A Free Prescription Drug Program of Roche Pharmaceuticals


Inverase of program Roche HIV Therapy Assist Program can be found below. The program Roche HIV Therapy Assist Program directed by Roche Pharmaceuticals conveys this drug Inverase to patients who qualify after acceptance occurs. Read the available data and then proceed towards applying to the Roche HIV Therapy Assist Program program(s) for Inverase by following their instructions. You may use the below directions as a general guide but rely on instructions given directly from the Roche HIV Therapy Assist Program program to get Inverase meds. At times, a program's process may change without advanced notice.

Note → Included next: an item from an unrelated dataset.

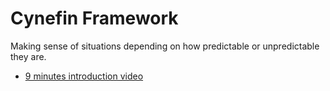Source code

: <!-- numbers -->

# Cynefin Framework

Making sense of situations depending on how predictable or unpredictable they are.

* [9 minutes introduction video](https://www.youtube.com/watch?v=N7oz366X0-8)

Listen to the Roche HIV Therapy Assist Program program associate's requests competely because they are there to help you. Free prescription medicine programs (this Inverase prescription and others) exist for the good of everyone including needy patients, the program's company Roche Pharmaceuticals and even those who do not require this offer. The respect and good manner you show the program and its employees will help yourself and other patients for years into the future.

 

Inverase

Name of Program Roche HIV Therapy Assist Program
Affiliated Company Roche Pharmaceuticals
Address of Program PO Box 4284
Address 2 Gaithersburg, MD 20889
Address 3
Phone (Voice) 800-282-7784
Fax 240-632-3825
How to get application Call program
General guidelines/directives for applicants Must not have any current prescription coverage and fall under income and other program guidelines. Program determines if there are any public assistance programs available to patient and helps coordinate.
Beginning course of action to obtain drugs Doctor calls to provide patient information over the phone for registration. Program will fax an application if they see qualification probable. Completed application may be faxed on return.
Doctor/provider's Doctor completes section of application which prescription information to expedite first shipment. Original prescription must be sent later.
Responsibilities of Patient Provides financial and insurance information on application and attaches proof of income.
Distribution manner Medication is sent to the doctor's office.
Amount distributed one month supply
Refill process New prescription every month. Program sends Update Form every 3 months for doctor and patient to sign and return. New application required with new documentation yearly.